Neuf pour façonner les étoiles !

Les contes résolvent la plupart des questions importantes, c’est bien connu. Le conte des étoiles donné en Lecture Plus par les neuf élèves comédiens de « La compagnie d’entraînement » du théâtre des Ateliers, promotion 2024-2025, apporte une réponse au mystère de l’apparition des étoiles, car il fut un temps où elles n’existaient pas, c’est du moins le postulat du conte touareg mis en scène ce jour-là. 

Cette première création par les comédiens apprentis de la troupe est une fabuleuse réussite sous la houlette bienveillante d’Alain Simon, directeur des lieux et maître d’œuvre de la Compagnie d’entraînement ! C’est une tradition, le dernier opus de Lecture Plus de l’année est confié à la compagnie. La gageure est d’importance : travailler pour un public adulte, soit, mais pour un public enfantin (à partir de cinq ans) est d’une exigence tout aussi haute et ne souffre aucune faille… un temps de recul, un minuscule flottement, un faux pas, un mot qui ne s’est pas posé sur la trame précise et fantasque de la narration et l’auditoire est perdu !

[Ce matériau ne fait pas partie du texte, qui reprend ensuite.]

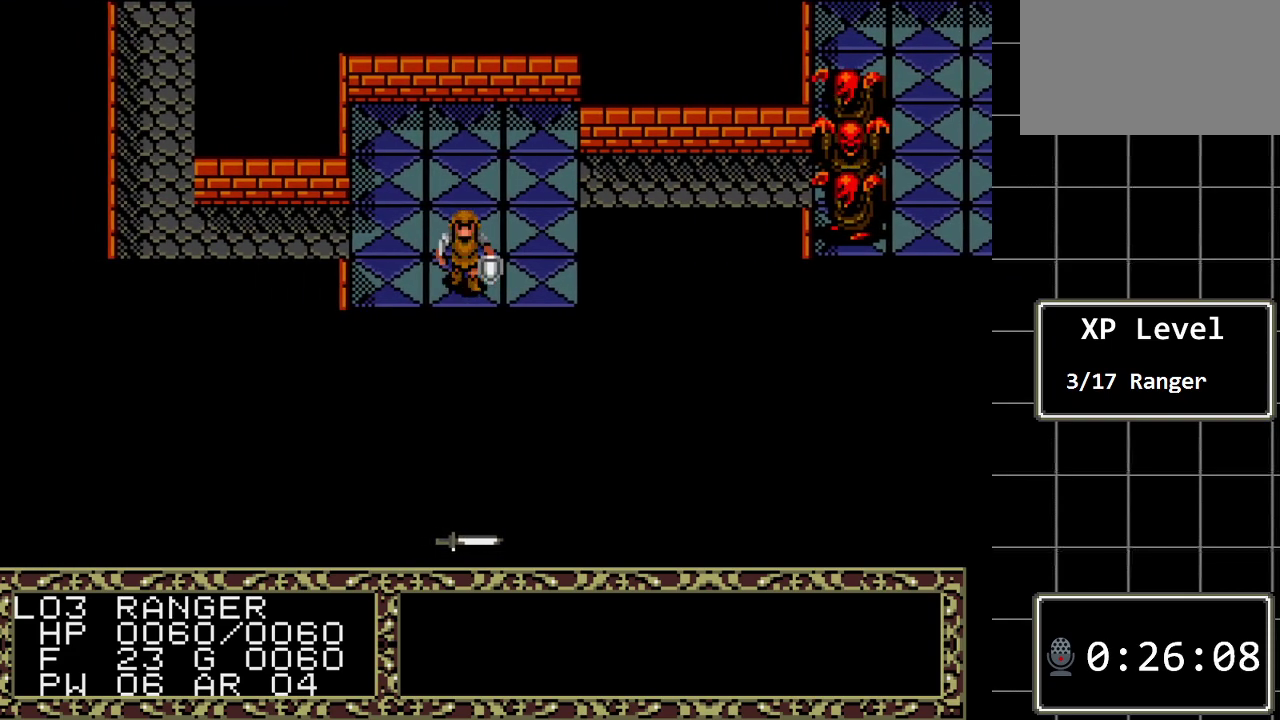
{"buttons": ["DPAD_DOWN"], "events": [[183, "A", "up"], [217, "DPAD_LEFT", "down"], [367, "DPAD_LEFT", "up"], [400, "DPAD_DOWN", "down"]]}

Théâtre des Ateliers/ Compagnie d'entraînement/ Lecture Plus/ Conte des étoiles © M.C.

Théâtre des Ateliers/ Compagnie d’entraînement/ Lecture Plus/ Conte des étoiles © M.C.

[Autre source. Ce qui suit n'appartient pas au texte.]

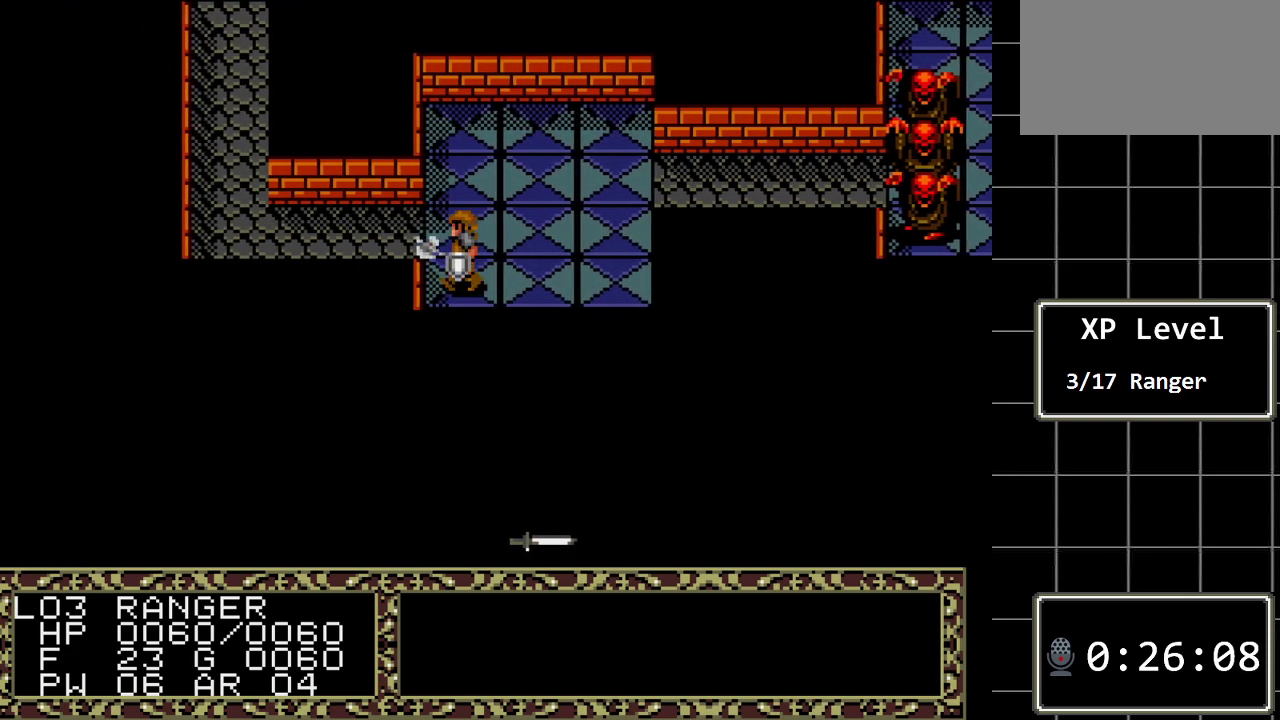
{"buttons": ["DPAD_RIGHT"], "events": [[67, "A", "down"], [200, "DPAD_DOWN", "up"], [317, "A", "up"], [317, "DPAD_RIGHT", "down"]]}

Ici, les jeunes artistes jouent tout, depuis le récit lui-même aux motivations de leur mise en scène, à l’accompagnement de la guitare posé avec délicatesse sur les mots, à la distribution des rôles (tout le monde souhaite jouer le personnage principal ou passer au pupitre de lecture !), au relais des costumes dont la simplicité est d’une éloquente efficacité : une écharpe enroulée autour de la tête qui passe de l’un à l’autre suffit à identifier tel ou tel personnage, un vieux drap bleu noué autour du cou se transforme en cape mue par le vent d’une course folle, un autre drap, blanc celui-là, tendu sur deux bouts de bois, sera après avoir été une tente plantée dans le désert, l’écran d’un jeu d’ombres qui suivra les personnages dans leur ascension d’une haute montagne et leur chute dans un ravin profond (pas mortelle, rassurez-vous, nous sommes dans un conte tout tendre !). Ça bouge, ça vit, avec une drôlerie délicieuse. Les voix se plient aux exigences des rôles, pointues pour les petits animaux, espièglement grave et brutale lorsqu’il s’agira de donner corps à un scorpion !

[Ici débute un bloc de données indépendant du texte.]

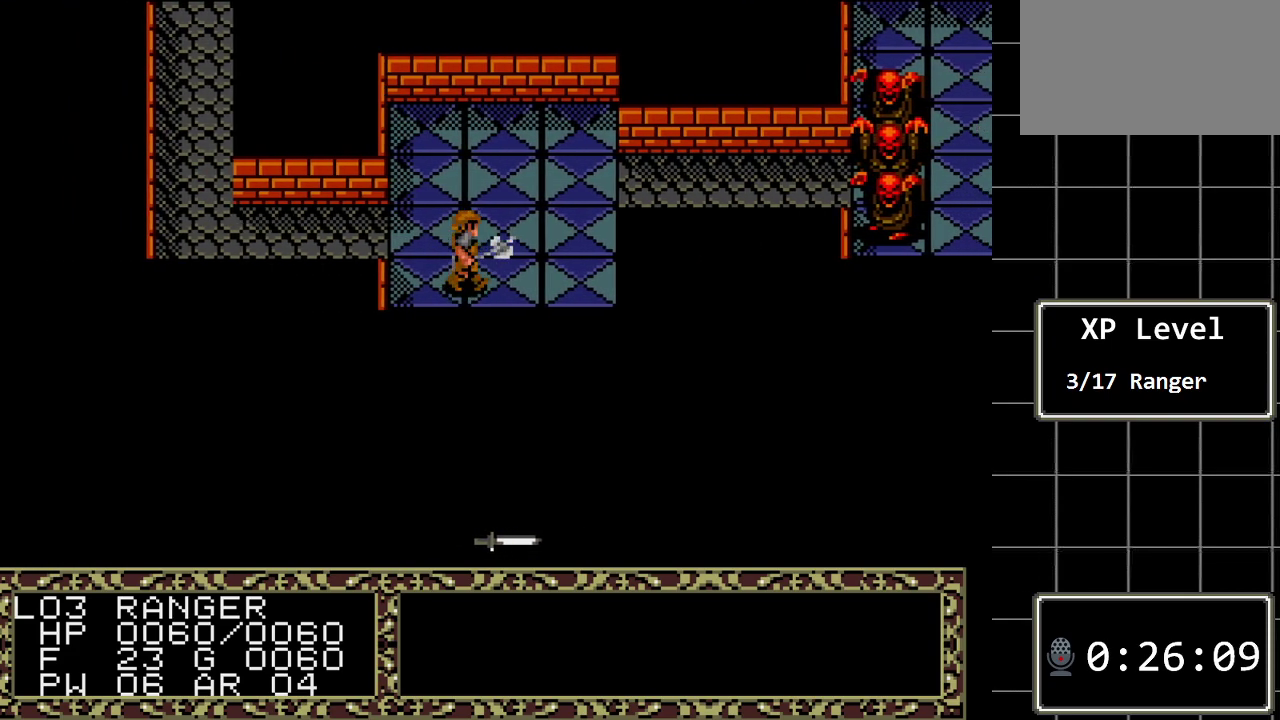
{"buttons": ["A", "DPAD_DOWN"], "events": [[267, "DPAD_RIGHT", "up"], [300, "DPAD_DOWN", "down"], [500, "A", "down"]]}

Quelle est l’histoire enfin ? Alors que la nuit sans étoiles (ah ! le costume de la nuit ! une merveille !) envahit le désert, la petite bergère Kahina de la tribu Kel Tamachek part malgré l’interdiction de ses frères à la recherche de son amie, la chevrette Itran qui n’est pas rentrée. Il faut dire que les frères de Kahina lui interdisent aussi de s’occuper du troupeau alors qu’elle adore le faire sous prétexte qu’elle est une fille et que les filles ne peuvent se livrer à une telle activité. Bien sûr, tout finira bien, la chevrette sera retrouvée, et la petite Kahina se verra confier le troupeau, elle est la seule à avoir su et pu le rassembler !

Théâtre des Ateliers/ Compagnie d'entraînement/ Lecture Plus/ Conte des étoiles © M.C.

Théâtre des Ateliers/ Compagnie d’entraînement/ Lecture Plus/ Conte des étoiles © M.C.

Ce côté « féministe » ne fait pas partie du conte original, qui parle d’un jeune berger et non d’une petite fille. Les comédiens ont adapté et enrichi l’histoire avec intelligence, lui accordant une dimension qui correspond aux thèmes d’aujourd’hui, remplissant pleinement par là leur rôle de passeurs et de lecteurs du monde.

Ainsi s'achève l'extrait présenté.